Is polymarket-analysis safe?

The skill bundle includes claw-shell which uses Node.js execSync() to run arbitrary commands in a tmux session. The isDangerous() safety check is a weak blocklist that can be trivially bypassed through shell metacharacters, variable substitution, or encoding tricks. For example, 'su""do rm -rf /' bypasses the string matching. This gives any skill in the bundle full shell access.

The market-monitoring-setup.md reference instructs the agent to create clawdbot cron jobs that spawn isolated agent sessions on a schedule (every 5 minutes). These sessions run autonomously with the full skill context, meaning any malicious instructions embedded in state files or skill content would be executed repeatedly without user oversight.

The claw-shell SKILL.md uses ALL-CAPS imperative instructions that function as behavioral overrides for the LLM agent: 'ALWAYS USES TMUX SESSION claw', 'NEVER TOUCH ANY OTHER SESSION'. While scoped to tmux usage, this pattern demonstrates the ability to direct agent behavior through skill content.

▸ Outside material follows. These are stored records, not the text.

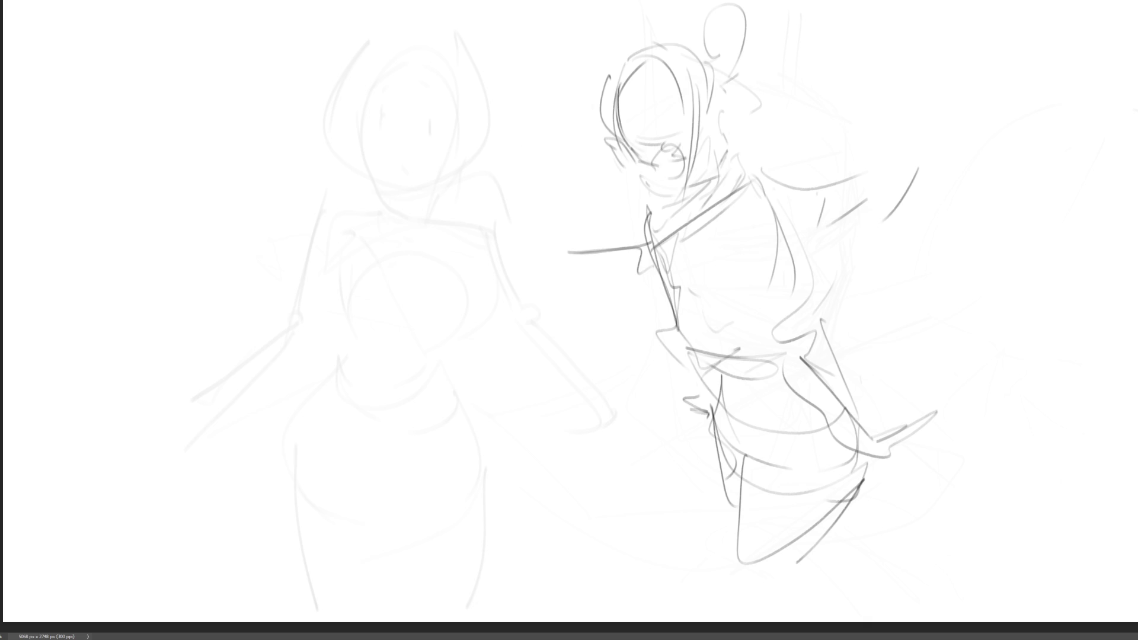
mouse_move(322, 142)
left_mouse_down()
mouse_move(394, 91)
mouse_move(414, 202)
left_mouse_up()
Draw a long tapered limb on the left, rounded off and extended toward the page bottom.
left_click_drag(322, 142, 379, 285)
mouse_move(417, 178)
left_mouse_down()
mouse_move(369, 333)
mouse_move(327, 302)
mouse_move(328, 331)
left_mouse_up()
left_click_drag(360, 291, 349, 333)
left_click_drag(401, 270, 375, 342)
mouse_move(393, 289)
left_mouse_down()
mouse_move(367, 388)
mouse_move(323, 313)
mouse_move(301, 595)
left_mouse_up()
left_click_drag(343, 408, 296, 586)
mouse_move(388, 314)
left_mouse_down()
mouse_move(333, 607)
mouse_move(388, 441)
left_mouse_up()
mouse_move(388, 83)
left_mouse_down()
mouse_move(290, 122)
mouse_move(298, 72)
left_mouse_up()
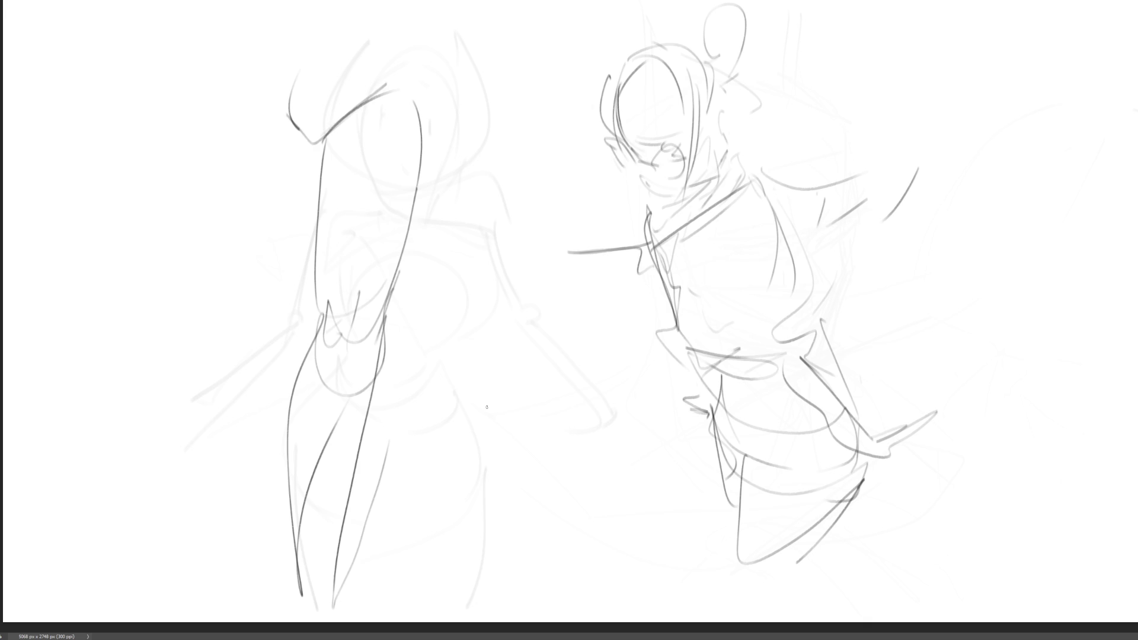
Draw an arched second limb bending down to a hand, then outline its contours.
mouse_move(452, 181)
left_mouse_down()
mouse_move(456, 167)
mouse_move(544, 214)
mouse_move(492, 293)
mouse_move(520, 288)
left_mouse_up()
mouse_move(546, 218)
left_mouse_down()
mouse_move(552, 309)
mouse_move(529, 344)
mouse_move(542, 363)
left_mouse_up()
left_click_drag(547, 334, 536, 383)
left_click_drag(541, 320, 548, 357)
mouse_move(545, 359)
left_mouse_down()
mouse_move(529, 391)
mouse_move(515, 378)
mouse_move(546, 378)
mouse_move(523, 398)
mouse_move(503, 352)
mouse_move(536, 617)
mouse_move(533, 565)
left_mouse_up()
left_click_drag(463, 172, 496, 370)
left_click_drag(502, 363, 547, 353)
left_click_drag(555, 346, 553, 318)
left_click_drag(544, 208, 555, 335)
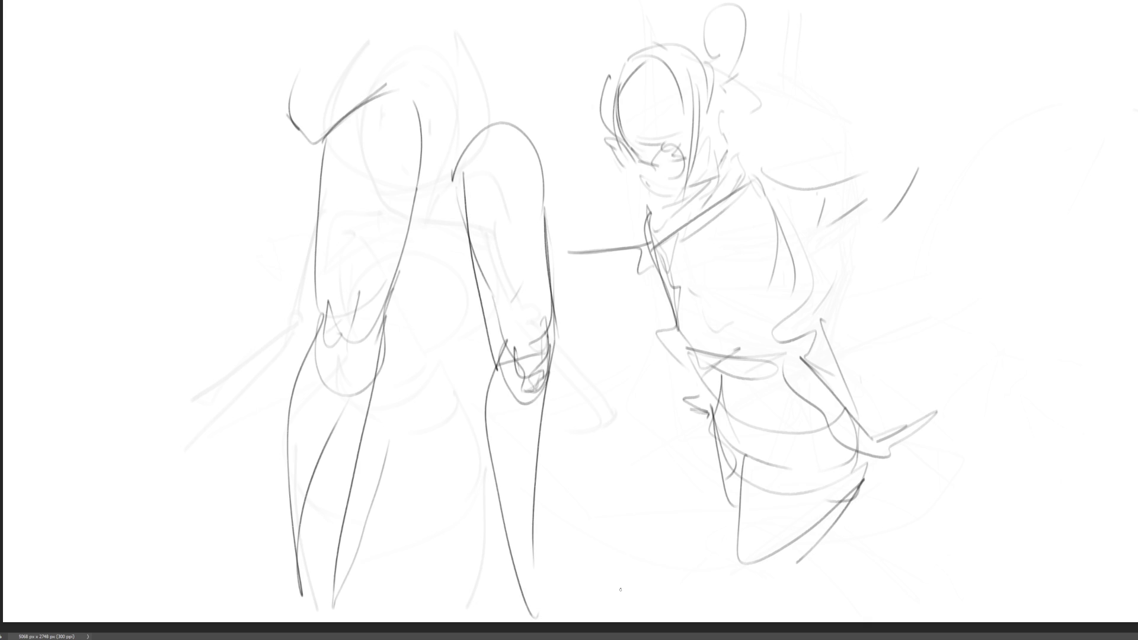
Fade the whole existing sketch to light grey with the large soft eraser.
key("e")
mouse_move(669, 533)
left_mouse_down()
mouse_move(864, 152)
mouse_move(317, 470)
mouse_move(1003, 520)
left_mouse_up()
key("b")
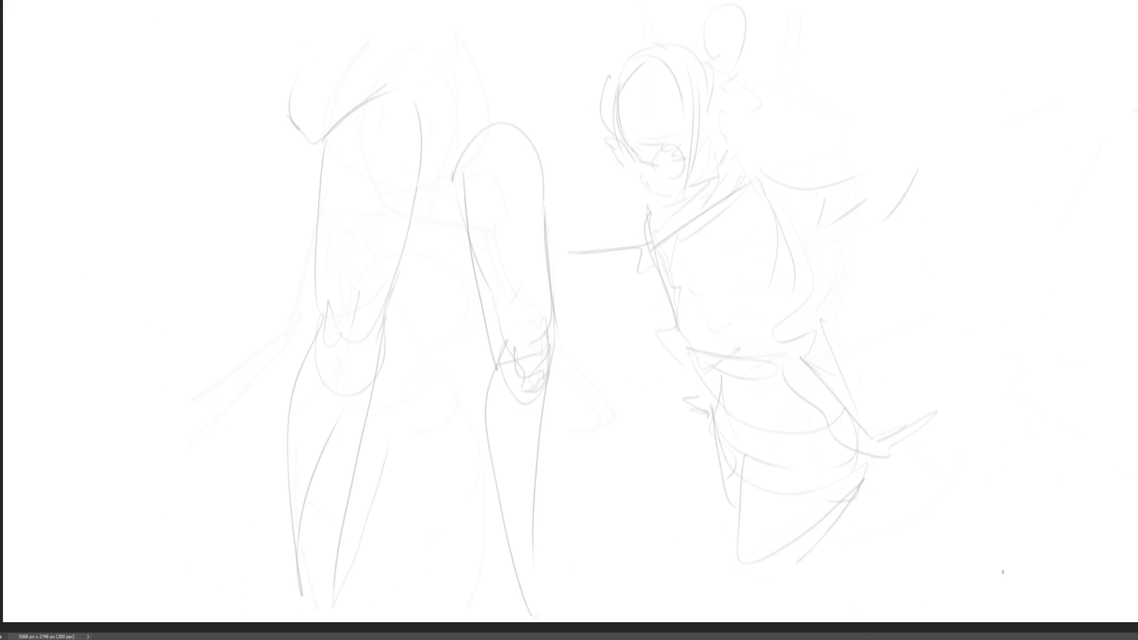
Draw the girl's face with round glasses, jawline, bangs, hair strands and ear.
mouse_move(613, 150)
left_mouse_down()
mouse_move(618, 164)
mouse_move(623, 142)
mouse_move(634, 165)
mouse_move(657, 172)
mouse_move(665, 144)
mouse_move(659, 175)
mouse_move(674, 156)
mouse_move(644, 158)
left_mouse_up()
mouse_move(637, 173)
left_mouse_down()
mouse_move(663, 196)
mouse_move(696, 186)
left_mouse_up()
mouse_move(694, 108)
left_mouse_down()
mouse_move(684, 188)
mouse_move(718, 175)
left_mouse_up()
mouse_move(610, 100)
left_mouse_down()
mouse_move(603, 132)
mouse_move(697, 126)
left_mouse_up()
left_click_drag(635, 60, 610, 83)
left_click_drag(671, 70, 688, 102)
mouse_move(631, 58)
left_mouse_down()
mouse_move(674, 44)
mouse_move(722, 101)
mouse_move(724, 141)
left_mouse_up()
mouse_move(702, 52)
left_mouse_down()
mouse_move(739, 114)
mouse_move(745, 138)
mouse_move(729, 161)
mouse_move(730, 81)
mouse_move(747, 74)
mouse_move(763, 93)
left_mouse_up()
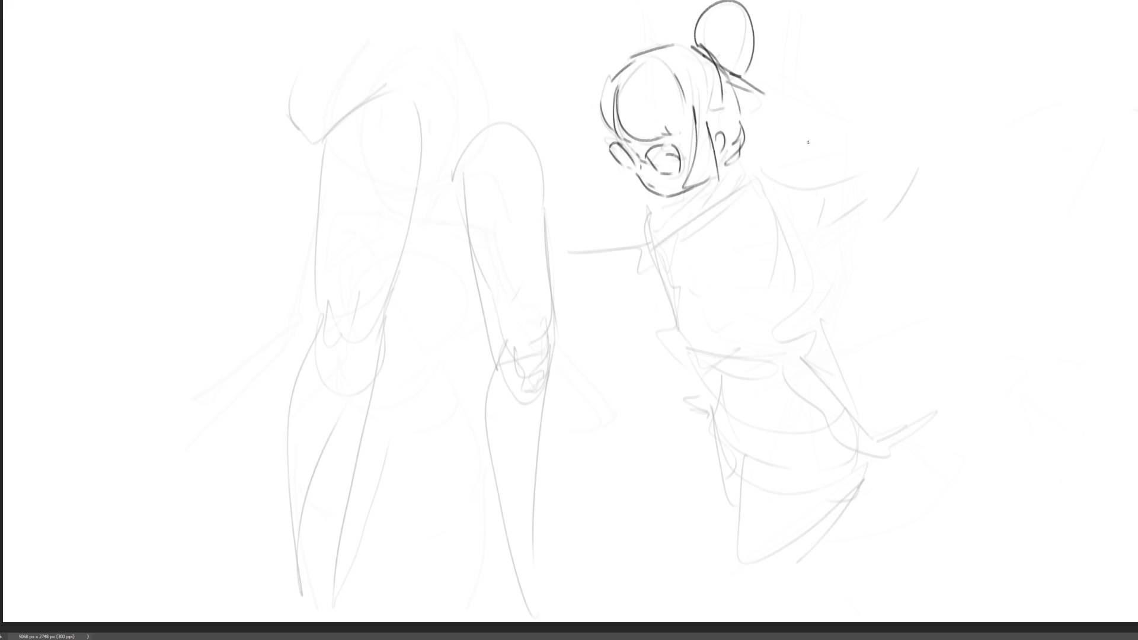
Add the jaw and neck, the collar ribbon bow with two tails, and the shoulder.
left_click_drag(675, 200, 711, 181)
mouse_move(717, 175)
left_mouse_down()
mouse_move(664, 240)
mouse_move(677, 233)
mouse_move(619, 245)
mouse_move(654, 235)
left_mouse_up()
mouse_move(653, 237)
left_mouse_down()
mouse_move(626, 297)
mouse_move(658, 285)
mouse_move(647, 326)
left_mouse_up()
mouse_move(674, 196)
left_mouse_down()
mouse_move(664, 227)
mouse_move(724, 171)
mouse_move(673, 243)
left_mouse_up()
left_click_drag(661, 252, 760, 185)
mouse_move(740, 155)
left_mouse_down()
mouse_move(786, 185)
mouse_move(847, 124)
mouse_move(852, 203)
mouse_move(759, 198)
left_mouse_up()
Draw the right sleeve, body side, cuffed arm and forearm ending in a pointed hand.
mouse_move(872, 200)
left_mouse_down()
mouse_move(830, 221)
mouse_move(798, 210)
mouse_move(793, 243)
left_mouse_up()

Two Python scripts (monitor-polymarket-market.py and fetch-polymarket-user-profile.py) run directly on the host with no sandboxing. They have access to the full Python standard library including os, subprocess, and network modules. While current code only uses urllib for API calls and json for file I/O, a supply chain update could add malicious functionality.

The skill makes HTTP requests to gamma-api.polymarket.com, data-api.polymarket.com, and clob.polymarket.com. While these are legitimate Polymarket APIs, the urllib-based implementation has no domain pinning — a modified version of the script could add requests to attacker-controlled endpoints alongside the legitimate calls.

The monitoring script writes market state to JSON files in the state/ directory, accumulating price history, volume data, and alert triggers. This data could reveal the user's trading interests and strategies. The cron system repeatedly reads and writes these files.

The claw-shell handler.js escapes double quotes in commands but does not sanitize other shell metacharacters ($, backticks, semicolons). The command is interpolated into a template string passed to execSync, allowing shell injection through crafted input.

The SKILL.md Quick Start section instructs the agent to execute Python scripts as part of normal operation, normalizing code execution as a routine skill action. Users may not realize that 'analyzing a market' involves running arbitrary Python on their machine.

Filesystem monitoring detected reads of SSH host keys (rsa, ecdsa, ed25519) and authorized_keys during the installation phase. This is most likely the SSH daemon servicing the installation session, not the skill itself, but warrants noting.

The combination of shell execution (claw-shell), network access (API calls), persistent scheduling (cron monitoring), local state storage (state files), and Python script execution creates a complete toolkit that could be repurposed for malicious operations through a supply chain update. The skill is currently benign but architecturally dangerous.